Document excerpt ->
━━━━━━━━━━━━━━━━━━━━

The absorbing company and its shareholders may invoke what is called in French “le dol'', that is fraud by deceit. If the liabilities guarantee is ineffective, the absorbing company may as a last resort and under certain conditions, claim fraud in order to seek either the annulment of the merger or the payment of damages on the basis of tortious liability.

Article 1137 of the French Civil Code defines fraud as ‘the fact that a contracting party obtains the consent of the other by manipulations or lies’. It also specifies that 'it also constitutes fraud if one of the contracting parties intentionally conceals information which he knows to be decisive for the other party', but that 'nevertheless, it does not constitute fraud if a party does not reveal to his co-contractor his estimate of the value of the delivery’.

In essence, fraud is constituted by manipulations or lies by one party which lead the other party to conclude a contract which he would not have concluded otherwise or on different terms. This could be the case for example, if the absorbed party deliberately concealed the existence of legal proceedings or an investigation by an administrative authority against it.

━━━━━━━━━━━━━━━━━━━━

Figure understanding tasks
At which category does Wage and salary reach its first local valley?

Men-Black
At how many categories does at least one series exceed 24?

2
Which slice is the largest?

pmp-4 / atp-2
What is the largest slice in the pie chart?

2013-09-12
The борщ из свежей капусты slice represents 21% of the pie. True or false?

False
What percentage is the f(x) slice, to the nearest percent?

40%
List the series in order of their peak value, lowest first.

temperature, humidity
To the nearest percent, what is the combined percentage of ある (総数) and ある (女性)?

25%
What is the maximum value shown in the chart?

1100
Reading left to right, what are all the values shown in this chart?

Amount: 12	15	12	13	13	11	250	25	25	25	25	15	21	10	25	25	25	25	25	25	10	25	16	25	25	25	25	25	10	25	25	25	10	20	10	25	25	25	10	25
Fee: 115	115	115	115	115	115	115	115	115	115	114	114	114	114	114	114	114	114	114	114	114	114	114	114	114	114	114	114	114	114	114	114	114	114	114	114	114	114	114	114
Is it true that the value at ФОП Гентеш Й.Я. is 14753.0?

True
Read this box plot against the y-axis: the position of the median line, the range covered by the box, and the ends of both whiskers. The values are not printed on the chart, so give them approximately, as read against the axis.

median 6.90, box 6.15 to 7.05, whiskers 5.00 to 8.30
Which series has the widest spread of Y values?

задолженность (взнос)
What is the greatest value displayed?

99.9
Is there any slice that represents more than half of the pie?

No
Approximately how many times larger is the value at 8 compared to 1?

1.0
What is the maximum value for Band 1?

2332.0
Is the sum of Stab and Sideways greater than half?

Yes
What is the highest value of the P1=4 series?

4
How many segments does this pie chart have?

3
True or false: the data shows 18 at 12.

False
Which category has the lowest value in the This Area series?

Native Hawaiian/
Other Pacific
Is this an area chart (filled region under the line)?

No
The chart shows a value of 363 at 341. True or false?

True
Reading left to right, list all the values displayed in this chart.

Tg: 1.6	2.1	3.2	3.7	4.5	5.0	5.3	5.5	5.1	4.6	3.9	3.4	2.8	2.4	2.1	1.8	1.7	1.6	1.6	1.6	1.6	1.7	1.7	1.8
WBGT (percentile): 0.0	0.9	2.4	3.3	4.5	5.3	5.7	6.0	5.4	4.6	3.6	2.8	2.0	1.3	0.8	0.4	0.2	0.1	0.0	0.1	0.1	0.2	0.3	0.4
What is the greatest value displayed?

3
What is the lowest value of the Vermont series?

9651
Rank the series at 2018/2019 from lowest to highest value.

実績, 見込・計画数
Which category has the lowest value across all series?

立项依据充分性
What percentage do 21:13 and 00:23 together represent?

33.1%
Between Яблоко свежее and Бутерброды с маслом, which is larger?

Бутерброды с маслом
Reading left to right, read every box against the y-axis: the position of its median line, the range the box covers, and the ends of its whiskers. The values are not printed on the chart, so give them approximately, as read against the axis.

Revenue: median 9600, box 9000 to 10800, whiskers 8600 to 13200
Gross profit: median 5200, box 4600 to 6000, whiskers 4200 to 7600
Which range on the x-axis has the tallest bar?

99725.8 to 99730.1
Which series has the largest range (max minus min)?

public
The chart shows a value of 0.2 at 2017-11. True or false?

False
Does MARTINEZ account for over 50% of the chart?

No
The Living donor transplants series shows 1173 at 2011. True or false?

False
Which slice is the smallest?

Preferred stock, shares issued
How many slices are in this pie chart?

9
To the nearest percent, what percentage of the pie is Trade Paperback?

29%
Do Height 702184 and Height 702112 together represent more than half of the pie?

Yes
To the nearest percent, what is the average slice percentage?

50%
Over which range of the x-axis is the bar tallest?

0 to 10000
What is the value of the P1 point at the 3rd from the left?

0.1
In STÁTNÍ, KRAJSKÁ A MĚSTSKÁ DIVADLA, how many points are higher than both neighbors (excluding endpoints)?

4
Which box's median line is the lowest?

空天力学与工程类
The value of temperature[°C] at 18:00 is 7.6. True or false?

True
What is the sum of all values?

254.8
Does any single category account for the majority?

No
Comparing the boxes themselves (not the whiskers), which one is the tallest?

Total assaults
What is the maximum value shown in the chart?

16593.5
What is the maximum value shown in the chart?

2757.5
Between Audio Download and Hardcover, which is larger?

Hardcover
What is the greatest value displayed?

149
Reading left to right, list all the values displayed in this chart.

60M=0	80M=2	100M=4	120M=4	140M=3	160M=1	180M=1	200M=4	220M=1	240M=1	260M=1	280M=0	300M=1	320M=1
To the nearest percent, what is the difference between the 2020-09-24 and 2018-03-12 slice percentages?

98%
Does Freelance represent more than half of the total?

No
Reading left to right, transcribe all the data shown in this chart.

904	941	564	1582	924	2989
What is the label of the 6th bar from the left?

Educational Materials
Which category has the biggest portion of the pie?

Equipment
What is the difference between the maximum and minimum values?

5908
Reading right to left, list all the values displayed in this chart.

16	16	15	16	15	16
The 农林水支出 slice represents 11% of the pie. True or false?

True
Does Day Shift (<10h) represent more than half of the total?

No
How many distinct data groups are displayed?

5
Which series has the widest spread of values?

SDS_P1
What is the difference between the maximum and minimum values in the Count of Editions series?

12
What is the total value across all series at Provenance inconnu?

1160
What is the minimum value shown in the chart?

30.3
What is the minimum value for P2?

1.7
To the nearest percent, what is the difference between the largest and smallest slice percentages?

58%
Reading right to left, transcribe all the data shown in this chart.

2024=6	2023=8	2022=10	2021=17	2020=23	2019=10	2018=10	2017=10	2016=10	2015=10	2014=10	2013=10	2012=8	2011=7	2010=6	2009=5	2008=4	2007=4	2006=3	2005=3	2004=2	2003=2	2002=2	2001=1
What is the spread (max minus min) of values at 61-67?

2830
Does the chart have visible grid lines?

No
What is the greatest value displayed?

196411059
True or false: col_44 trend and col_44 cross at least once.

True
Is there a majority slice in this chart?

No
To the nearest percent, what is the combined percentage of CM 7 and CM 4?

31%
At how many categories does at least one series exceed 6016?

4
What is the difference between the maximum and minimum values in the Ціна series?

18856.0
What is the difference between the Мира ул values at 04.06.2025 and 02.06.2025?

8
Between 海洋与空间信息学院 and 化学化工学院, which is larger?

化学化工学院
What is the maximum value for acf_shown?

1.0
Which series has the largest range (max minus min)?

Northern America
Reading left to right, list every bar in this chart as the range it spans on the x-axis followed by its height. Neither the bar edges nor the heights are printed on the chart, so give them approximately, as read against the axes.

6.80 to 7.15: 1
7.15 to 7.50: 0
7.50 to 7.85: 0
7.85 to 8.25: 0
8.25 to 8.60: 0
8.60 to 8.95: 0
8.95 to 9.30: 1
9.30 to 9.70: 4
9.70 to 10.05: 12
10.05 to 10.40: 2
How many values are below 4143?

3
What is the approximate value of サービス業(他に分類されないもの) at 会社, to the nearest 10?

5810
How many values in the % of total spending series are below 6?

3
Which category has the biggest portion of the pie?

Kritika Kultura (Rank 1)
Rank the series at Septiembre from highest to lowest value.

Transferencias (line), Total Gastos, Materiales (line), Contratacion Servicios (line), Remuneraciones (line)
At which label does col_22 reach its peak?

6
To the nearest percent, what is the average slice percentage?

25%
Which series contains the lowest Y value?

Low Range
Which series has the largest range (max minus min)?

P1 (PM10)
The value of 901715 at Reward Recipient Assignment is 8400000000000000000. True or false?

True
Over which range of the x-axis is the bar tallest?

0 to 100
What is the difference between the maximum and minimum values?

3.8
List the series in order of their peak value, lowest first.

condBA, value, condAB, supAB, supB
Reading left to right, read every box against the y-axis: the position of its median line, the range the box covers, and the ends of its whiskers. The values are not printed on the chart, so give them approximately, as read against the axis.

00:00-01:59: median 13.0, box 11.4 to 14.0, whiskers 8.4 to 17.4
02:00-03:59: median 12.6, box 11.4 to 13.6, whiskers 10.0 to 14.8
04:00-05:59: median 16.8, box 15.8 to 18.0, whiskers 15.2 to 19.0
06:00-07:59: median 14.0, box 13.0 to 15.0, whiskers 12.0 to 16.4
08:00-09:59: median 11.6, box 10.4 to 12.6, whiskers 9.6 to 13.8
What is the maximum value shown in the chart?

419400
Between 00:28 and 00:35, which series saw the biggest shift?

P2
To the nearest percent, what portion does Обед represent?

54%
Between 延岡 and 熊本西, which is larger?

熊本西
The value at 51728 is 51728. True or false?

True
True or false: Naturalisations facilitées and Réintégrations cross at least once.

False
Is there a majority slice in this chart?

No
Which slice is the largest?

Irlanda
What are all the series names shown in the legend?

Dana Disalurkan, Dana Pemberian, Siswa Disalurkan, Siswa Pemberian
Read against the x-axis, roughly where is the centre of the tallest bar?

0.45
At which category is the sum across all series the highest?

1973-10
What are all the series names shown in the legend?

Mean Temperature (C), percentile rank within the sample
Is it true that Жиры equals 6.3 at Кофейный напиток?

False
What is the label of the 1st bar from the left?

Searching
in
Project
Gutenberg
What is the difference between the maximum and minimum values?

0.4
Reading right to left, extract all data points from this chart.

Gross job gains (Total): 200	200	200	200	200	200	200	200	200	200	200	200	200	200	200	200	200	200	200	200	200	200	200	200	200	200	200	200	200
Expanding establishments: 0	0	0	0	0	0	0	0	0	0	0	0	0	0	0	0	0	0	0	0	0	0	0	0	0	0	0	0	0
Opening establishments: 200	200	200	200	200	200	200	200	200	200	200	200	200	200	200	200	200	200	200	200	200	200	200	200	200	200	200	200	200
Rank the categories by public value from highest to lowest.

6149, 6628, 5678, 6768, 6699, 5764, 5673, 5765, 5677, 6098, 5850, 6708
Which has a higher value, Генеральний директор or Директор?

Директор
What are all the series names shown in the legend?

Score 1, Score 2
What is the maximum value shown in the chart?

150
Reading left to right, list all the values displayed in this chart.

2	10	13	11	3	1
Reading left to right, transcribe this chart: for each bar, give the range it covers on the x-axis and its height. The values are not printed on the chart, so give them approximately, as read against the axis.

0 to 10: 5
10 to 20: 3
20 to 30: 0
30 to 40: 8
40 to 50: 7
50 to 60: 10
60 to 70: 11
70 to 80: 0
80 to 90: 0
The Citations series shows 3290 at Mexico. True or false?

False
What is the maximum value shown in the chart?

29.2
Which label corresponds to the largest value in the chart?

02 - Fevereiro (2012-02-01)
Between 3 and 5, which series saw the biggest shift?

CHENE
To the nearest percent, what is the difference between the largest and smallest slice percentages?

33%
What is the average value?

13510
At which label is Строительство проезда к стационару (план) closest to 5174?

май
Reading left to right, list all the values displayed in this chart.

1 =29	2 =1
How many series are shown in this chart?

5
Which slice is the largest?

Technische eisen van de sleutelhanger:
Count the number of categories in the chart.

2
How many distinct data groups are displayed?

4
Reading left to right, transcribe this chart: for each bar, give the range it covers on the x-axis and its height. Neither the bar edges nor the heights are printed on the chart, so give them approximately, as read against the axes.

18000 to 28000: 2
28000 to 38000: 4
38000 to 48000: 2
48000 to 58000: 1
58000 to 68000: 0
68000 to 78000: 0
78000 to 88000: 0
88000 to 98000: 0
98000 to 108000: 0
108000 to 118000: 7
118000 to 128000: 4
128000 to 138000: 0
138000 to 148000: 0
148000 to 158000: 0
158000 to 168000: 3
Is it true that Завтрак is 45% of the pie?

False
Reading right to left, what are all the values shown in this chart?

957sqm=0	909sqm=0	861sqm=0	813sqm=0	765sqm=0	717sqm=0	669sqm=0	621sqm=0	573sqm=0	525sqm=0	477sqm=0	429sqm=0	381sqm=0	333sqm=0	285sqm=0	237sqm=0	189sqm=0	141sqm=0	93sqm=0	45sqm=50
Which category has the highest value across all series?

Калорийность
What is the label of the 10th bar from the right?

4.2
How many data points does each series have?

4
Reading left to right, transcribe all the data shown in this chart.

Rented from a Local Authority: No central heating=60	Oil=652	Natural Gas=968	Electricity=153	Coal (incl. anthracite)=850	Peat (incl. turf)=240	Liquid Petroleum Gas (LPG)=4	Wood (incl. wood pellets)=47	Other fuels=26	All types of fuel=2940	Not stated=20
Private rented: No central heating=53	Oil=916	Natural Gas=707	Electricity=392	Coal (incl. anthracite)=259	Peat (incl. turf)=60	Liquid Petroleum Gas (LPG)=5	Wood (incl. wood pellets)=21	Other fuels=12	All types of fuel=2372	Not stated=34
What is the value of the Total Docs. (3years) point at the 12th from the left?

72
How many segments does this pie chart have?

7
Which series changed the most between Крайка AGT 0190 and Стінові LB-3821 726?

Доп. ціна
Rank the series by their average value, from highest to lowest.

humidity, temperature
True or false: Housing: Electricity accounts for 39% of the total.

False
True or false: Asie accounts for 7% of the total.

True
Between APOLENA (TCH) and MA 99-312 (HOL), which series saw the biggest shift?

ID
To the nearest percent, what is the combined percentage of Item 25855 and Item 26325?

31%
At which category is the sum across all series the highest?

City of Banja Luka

━━━━━━━━━━━━━━━━━━━━

Prompt 1 -> Which article of the French Civil Code defines fraud, according to the document excerpt on fraud in mergers?
Prompt 2 -> Revise the records from their start through the line containing "Read this box", changing "slice" to "segment" and keeping everything else as it is.

Task response 1 -> Article 1137

Task response 2 ->
At which category does Wage and salary reach its first local valley?

Men-Black
At how many categories does at least one series exceed 24?

2
Which segment is the largest?

pmp-4 / atp-2
What is the largest segment in the pie chart?

2013-09-12
The борщ из свежей капусты segment represents 21% of the pie. True or false?

False
What percentage is the f(x) segment, to the nearest percent?

40%
List the series in order of their peak value, lowest first.

temperature, humidity
To the nearest percent, what is the combined percentage of ある (総数) and ある (女性)?

25%
What is the maximum value shown in the chart?

1100
Reading left to right, what are all the values shown in this chart?

Amount: 12	15	12	13	13	11	250	25	25	25	25	15	21	10	25	25	25	25	25	25	10	25	16	25	25	25	25	25	10	25	25	25	10	20	10	25	25	25	10	25
Fee: 115	115	115	115	115	115	115	115	115	115	114	114	114	114	114	114	114	114	114	114	114	114	114	114	114	114	114	114	114	114	114	114	114	114	114	114	114	114	114	114
Is it true that the value at ФОП Гентеш Й.Я. is 14753.0?

True
Read this box plot against the y-axis: the position of the median line, the range covered by the box, and the ends of both whiskers. The values are not printed on the chart, so give them approximately, as read against the axis.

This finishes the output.